§ **ВАШИ ЗАДАНИЯ**
**1.** Ответьте по фрагменту о праве прусских крестьян:
(a) Что значит немецкое слово «гакен»?
(b) Сколько гектаров составлял немецкий надел?
(c) Что требовалось прусскому крестьянину, чтобы покинуть свой надел?
**2.** Отредактируйте фрагмент о праве прусских крестьян: перепишите отрывок, начиная со слов «Право переселенцев во» и дальше до слов «населения ее хватало.», заменив «почву» на «землю».

§ **ФРАГМЕНТ СТРАНИЦЫ**

+ + + + +

Право переселенцев во многом отличалось от права, на котором жили прусские крестьяне. Земельные угодья прусских крестьян измерялись не в гуфах, а в гакенах. Немецкое слово «гакен» (Haken) значит «мотыга», древнее пахотное орудие, которое, в отличие от плуга, не проводило борозды, а лишь царапало почву; на смену ему к началу движения на Восток почти повсеместно пришел плуг. Хозяйства местных крестьян измерялись в гакенах не только по причине использования древних сельскохозяйственных орудий, но и по причине применения архаичных методов обработки почвы. За основу расчетов податей принималась не конкретная площадь (гуфы), а рабочая сила того или иного человека или площадь, которую он может вспахать своим орудием труда. В древности можно было поступать только так, поскольку земля еще не измерялась, да это и не требовалось: из-за малой плотности населения ее хватало.
Движение на Восток послужило переходу от старых расчетов к новым как в Пруссии, так и в Восточной Германии и Восточной Европе. Теперь измерялась земля, и гакен неожиданно стал своеобразной единицей земельной площади. В первых грамотах Немецкого ордена гакен еще остается единицей произведенной работы. Так, в 1280 году некоторые пруссы получали в держание наделы такой величины, какие могли обработать мотыгой. Позднее гакен был принят за единицу измерения. Как правило, гакен — это 10 га, а надел прусского крестьянина составлял не более двух гакенов, то есть 20 га, тогда как немецкий надел составлял 33 га. Но не только гакены уступали гуфам, но и владельцы их находились в менее благоприятных условиях. Это касалось не столько податей, сколько трудовых повинностей. Их труд был в основном подневольным.
Значит, прусские крестьяне были менее свободны, чем немецкие. Правда, в отношении Средневековья нелегко определить, насколько свободен человек в социальном или правовом отношении, но все же подневольный труд — непременный показатель несвободы. Другой показатель — право собственности. Немецкие крестьяне имели право продавать и наследовать свои земельные угодья. Владельцы гакенов могли передавать их по наследству только взрослому сыну, то есть их наследственное право было более ограниченным, чем у немецких крестьян. Прусским крестьянам было не так-то просто покинуть свой надел: требовался денежный выкуп. Впрочем, они это делали нередко, чтобы занять более удобные земельные участки или переселиться в город. Но даже если имелось заметное различие в праве собственности немецких и прусских крестьян, это вовсе не означало, что такое положение устанавливалось раз и навсегда. Нет, оно быстро менялось. Немало прусских крестьян обретало свободу.
В источниках свободными называют обычно владельцев усадеб, а среди них различают крупных и мелких.

+ + + + +

§ **ПРЕДОСТАВЛЕННЫЕ ДАННЫЕ**

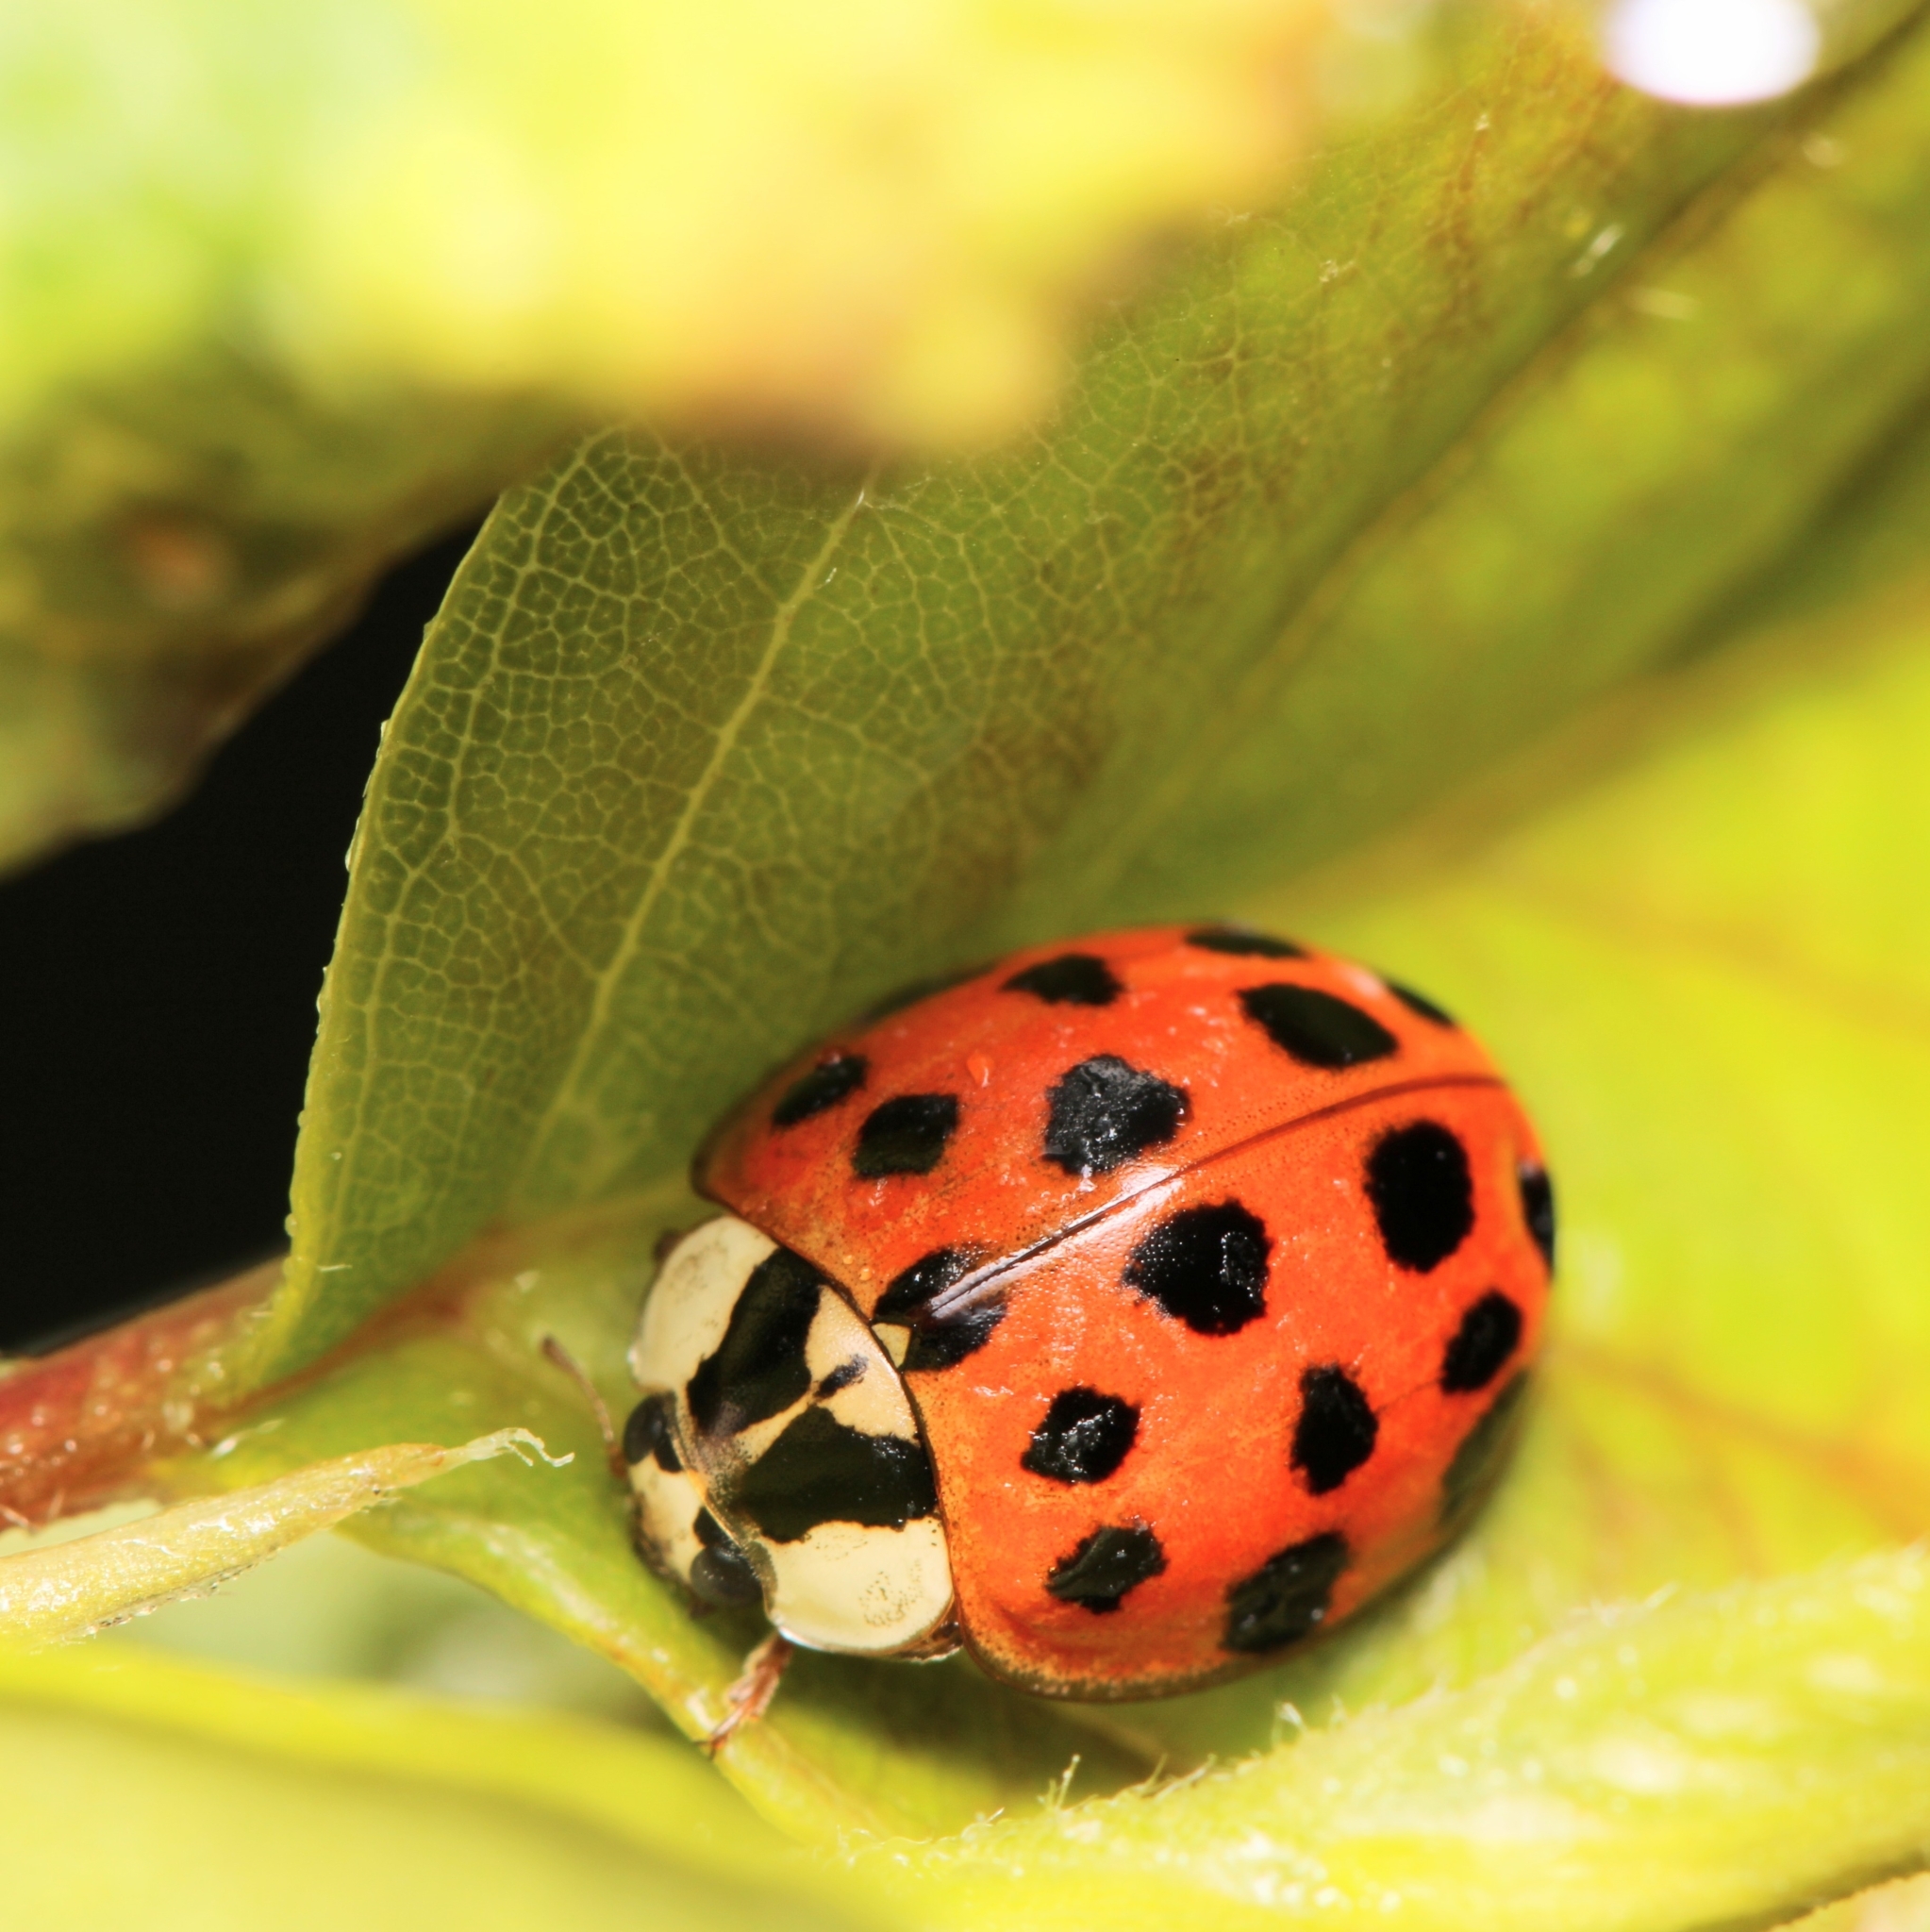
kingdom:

+ + + + +

§ **ОЖИДАЕМЫЕ ОТВЕТЫ**
**1.**
(a) «Мотыга».
(b) 33 га.
(c) Денежный выкуп.

**2.**
Право переселенцев во многом отличалось от права, на котором жили прусские крестьяне. Земельные угодья прусских крестьян измерялись не в гуфах, а в гакенах. Немецкое слово «гакен» (Haken) значит «мотыга», древнее пахотное орудие, которое, в отличие от плуга, не проводило борозды, а лишь царапало землю; на смену ему к началу движения на Восток почти повсеместно пришел плуг. Хозяйства местных крестьян измерялись в гакенах не только по причине использования древних сельскохозяйственных орудий, но и по причине применения архаичных методов обработки почвы. За основу расчетов податей принималась не конкретная площадь (гуфы), а рабочая сила того или иного человека или площадь, которую он может вспахать своим орудием труда. В древности можно было поступать только так, поскольку земля еще не измерялась, да это и не требовалось: из-за малой плотности населения ее хватало.